Before I could join her at the window she cried out: “And another! And another!”
Together we watched six deer on impossibly thin legs, their large ears alert and likely picking up the sound of our barking pup, meander up from between our neighbour’s houses, past ours, up the cul-de-sac and out of our vision. It was a special moment we shared.
Now, I’m driving down the hill that leads from our neighbourhood toward the East Trans Canada Highway and I tap the brake as I spot one coming toward the road from the right, making signs like she’s going to step out onto the road.
A man walking up the hill stops when he sees her. He lifts his phone and takes a photo. The deer, maybe disoriented to find a busy road in the midst of her wilderness walk, pauses. She hesitates, then turns around and heads back into the bush. It’s only a moment, but one that connects the man, me, and the deer before all three of us carry on with our morning.
I’m heading to my favourite park to walk. I know. It seems somehow counterintuitive to drive somewhere to go for a walk, but there you go. I prayed before I climbed in the car, melancholy and bearing that weight again: “Let me see you”.
My ask isn’t for a burning bush or a booming voice or anything other than a glimpse of the heart of God. I believe in metaphor and poetry, and I’ve seen the divine in the ordinary in the past. I could use the encouragement of such an encounter today.
”Was it the deer?” I wonder as I drive through town toward the park. “Was there something about seeing the deer that I missed?”
Because, while it caught me off guard and it was cool, the way seeing a deer always is, it was nothing extraordinary. If there was a message about grace or my belovedness or anything else in the deer encounter, I missed it.
At the park, I start out on the native plant walk—a fancy name for a trail that winds around the back of the island through a familiar area where ghosts of memories linger. It’s less busy on this trail. Perfect for prayer walks and contemplation.
There’s rustling on the side of the path, and through the trees I catch sight of two deer—a mama and a baby. I slow my pace so as not to startle them. Mama deer comes out through the trees, pauses at the path, and turns toward me. She’s no more than eight feet in front of me. I stop and in my mind respond to her look: “after you”.
Mama and Baby step out onto the path and begin walking down it. I follow at a much-slower pace, watching. There’s still rustling in the bushes beside the path and I think another deer must still be in there. The baby turns back, returning to the sanctuary of the bush, while Mama carries on down the path.
A man, another walker, catches up to me and we walk together for a while behind the deer.

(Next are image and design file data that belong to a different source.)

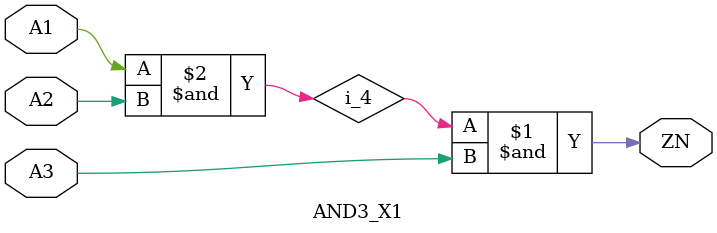
<source format=v>
module AND3_X1 (A1, A2, A3, ZN);
  input A1;
  input A2;
  input A3;
  output ZN;
  and(ZN, i_4, A3);
  and(i_4, A1, A2);
  specify
    (A1 => ZN) = (0.1, 0.1);
    (A2 => ZN) = (0.1, 0.1);
    (A3 => ZN) = (0.1, 0.1);
  endspecify
endmodule
</source>
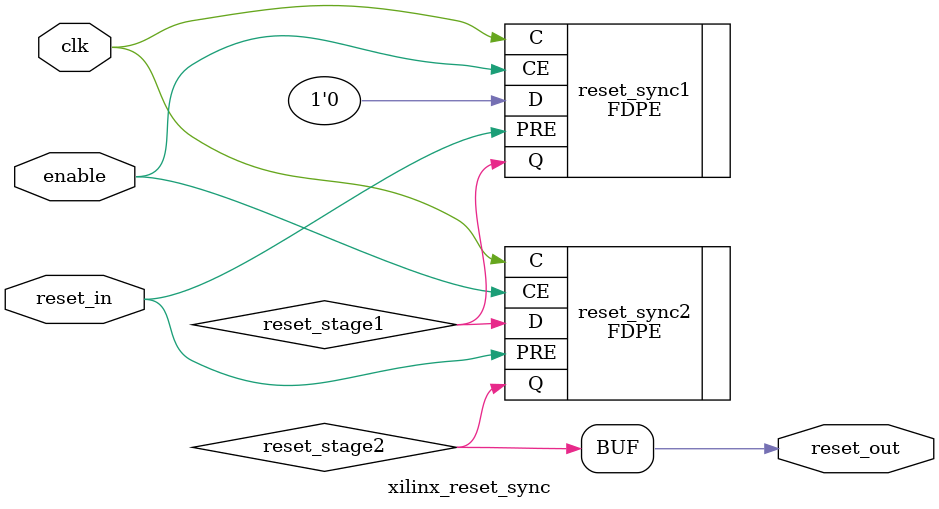
<source format=v>

`timescale 1ps/1ps

module xilinx_reset_sync #(
  parameter INITIALISE = 2'b11
)
(
   input       reset_in,
   input       clk,
   input       enable,
   output      reset_out
);


wire  reset_stage1;
wire  reset_stage2;

  (* ASYNC_REG = "TRUE", RLOC = "X0Y0",  SHREG_EXTRACT = "NO", INIT = "1" *)
  FDPE #(
   .INIT (INITIALISE[0])
  ) reset_sync1 (
  .C  (clk), 
  .CE (enable),
  .PRE(reset_in),
  .D  (1'b0),
  .Q  (reset_stage1) 
  );
  
  (* ASYNC_REG = "TRUE", RLOC = "X0Y0",  SHREG_EXTRACT = "NO", INIT = "1" *)
  FDPE #(
   .INIT (INITIALISE[1])
  ) reset_sync2 (
  .C  (clk), 
  .CE (enable),
  .PRE(reset_in),
  .D  (reset_stage1),
  .Q  (reset_stage2) 
  );


assign reset_out = reset_stage2;



endmodule

</source>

”Follow the leader!” he jokes as we two keep a slow pace behind the deer.
Then, tired of being slowed up, he increases his pace and moves out in front of me to pass the deer. A woman coming toward us in the opposite direction keeps an eye on the animal but makes no sign of slowing down.
And so, the man and the woman pass by and the deer wanders off the path toward the river and I’m still almost tiptoeing and made breathless by the encounter. Magical. Time stopping. Wonder-full. That’s how I experience it.
The deer is out of sight now, and I carry on down the path. I’m thinking about the slow, intentional, graceful movement of deer going about their morning business foraging for food, not overly troubled by walkers sharing their space. Aware of us, but not afraid of us.
Bears are a danger at this time of year as they wander neighbourhoods looking for trees fat with unpicked fruit, gardens still producing, or unsecured trash cans. It doesn’t always end well when bears get too comfortable in our neighbourhood. Same with cougars. I heard of one wandering the streets this week in my hometown, and it didn’t go well for the cat either.
But we’ve learned to coexist with deer, and they tolerate us in the spaces they call home. It’s unlikely I’d be able to walk up and touch a wild deer but I’m happy to enjoy watching them from a distance, with their strong stick legs, dark and deep eyes, large velvety ears turning like radar at the slightest sound.
”Was it the deer?” I ask again, silently, as I round the corner past the bat house toward the opposite side of the trail.
Later, I arrive home refreshed by my walk and prepare lunch for Gerry and I while he sets up the chessboard. I don’t know about there being anything supernatural in my deer encounters but I do know that ofttimes the ordinary moments, upon examination, are packed full of extraordinary.
Maybe this one was, or maybe it wasn’t, but the pause was rich with fodder for contemplation for the rest of my walk.
Our favorite times are animal encounters. As we travel we are always on the lookout. This summer we were parked on friends land in NW Washington. A female and male deer would occasionally come into the yard to eat blackberries or the fresh grass needing to be mowed. We always stopped what we were doing to watch them. Perhaps an ordinary encounter but we always consider it a special treat—or a divine encounter.
Wendell Berry said “There are no unsacred places; there are only sacred places and desecrated places.” Your comment reminded me of his words. Perhaps, in a similar spirit, there are no ordinary encounters. Maybe, seen through a certain lens, all encounters are extraordinary and divine. Who’s to say?
I love the deer…even when they eat my hostas…They are so peaceful.
Yes, even when the munched on my tulips I loved them still. They graceful and peaceful and I can use a good measure more of both.